20037
Longitudinal Development of Manual Motor Performance in Autism Spectrum Disorder from Childhood to Mid-Adulthood and Predictions of Adaptive Daily Living Skills

Friday, May 15, 2015: 10:55 AM
Grand Ballroom C (Grand America Hotel)
B. G. Travers1, E. D. Bigler2, M. D. Prigge3, A. Froehlich4, N. Lange5, A. Alexander6 and J. E. Lainhart7, (1)Kinesiology, Program of Occupational Therapy, Waisman Center, University of Wisconsin-Madison, Madison, WI, (2)Psychiatry, University of Utah, Salt Lake City, UT, (3)Pediatrics, University of Utah, Salt Lake City, UT, (4)University of Utah, Salt Lake City, UT, (5)McLean Hospital, Belmont, MA, (6)Waisman Center, University of Wisconsin-Madison, Madison, WI, (7)Psychiatry, Waisman Center, University of Wisconsin-Madison, Madison, WI
Background: Cross-sectional studies suggest that individuals with Autism Spectrum Disorder (ASD) exhibit difficulties with motor skills (for a meta-analysis see Fournier et al., 2010). However, the longitudinal development of motor skills in ASD, especially from childhood into adulthood, is unclear. A key question is whether motor skills improve, plateau, or decline in ASD from childhood into adulthood. Because many activities of daily living require manual motor skills (i.e., dressing, preparing food, etc.), another key question is whether difficulty with motor skills is predictive of both current and future adaptive daily living skills.

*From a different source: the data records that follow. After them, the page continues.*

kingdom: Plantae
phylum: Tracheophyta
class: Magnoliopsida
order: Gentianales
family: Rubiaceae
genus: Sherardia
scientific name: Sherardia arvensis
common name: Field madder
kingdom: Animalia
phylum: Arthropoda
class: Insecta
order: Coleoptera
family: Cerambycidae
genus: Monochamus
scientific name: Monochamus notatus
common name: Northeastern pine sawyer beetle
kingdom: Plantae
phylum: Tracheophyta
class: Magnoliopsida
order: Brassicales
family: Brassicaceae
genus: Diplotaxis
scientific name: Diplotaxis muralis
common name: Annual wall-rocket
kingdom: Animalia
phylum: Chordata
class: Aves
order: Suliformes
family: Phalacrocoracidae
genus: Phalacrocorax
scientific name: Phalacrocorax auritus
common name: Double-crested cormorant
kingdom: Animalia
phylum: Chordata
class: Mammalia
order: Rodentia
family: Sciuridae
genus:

Objectives: 1) To examine age-related changes in repeated measures of grip strength and finger tapping in ASD compared to typical development from early childhood into mid-adulthood, and 2) to examine manual motor performance as a predictor of current and later (adulthood) daily living skills.

Methods: Ninety males with ASD and 56 age-matched males with typical development between the ages of 5 and 39 years (M = 18.0 years) were included in these analyses. Participants completed bimanual measures of grip strength and finger tapping speed and the Vineland Adaptive Behavior Scales up to three times over the course of 10 years as part of a broader longitudinal study. Mixed-effects penalized regression spline models examined manual motor performance as a function of diagnostic group and age. Partial correlations (controlling for age and IQ) examined whether Time 1 manual motor performance could significantly predict Vineland daily living standard scores concurrently and ten years later.   

Results: The ASD and typically developing groups demonstrated significantly different developmental trajectories for grip strength (p < .001) and finger tapping speed (p < .001). Follow-up analyses demonstrated that in participants younger than 15 years of age, there were trends but no significant group differences in grip strength, t(88) = 1.76, p = .09, d = 0.388, or finger tapping, t(88) = 0.87, p = .39, d = 0.191. However, in individuals 15 years and older, group differences were sizable and significant in both grip strength, t(139) = 6.56, p < .001, d = 1.136, and finger tapping, t(139) = 5.38, p < .001, d = 0.933. Across both groups, grip strength and finger tapping speed significantly predicted both concurrent daily living skills and daily livings skills 10 years into the future (all p’s < .04, controlling for age and IQ). This finding remained even when only including adults in the analyses.

Conclusions: The group with ASD demonstrated atypical manual motor development, characterized by similar performance on grip strength and finger tapping from 5 to 14 years of age but increasingly poorer performance in grip strength and finger tapping from 15 to 39 years of age. These results suggest that individuals with ASD may experience increasingly more pronounced manual motor performance difficulties as they transition from adolescence into adulthood. Moreover, motor skills were found to relate to both current and future daily living skills (both across our entire sample and only in the adults), which suggests that manual motor performance may predict independent living skills in adulthood.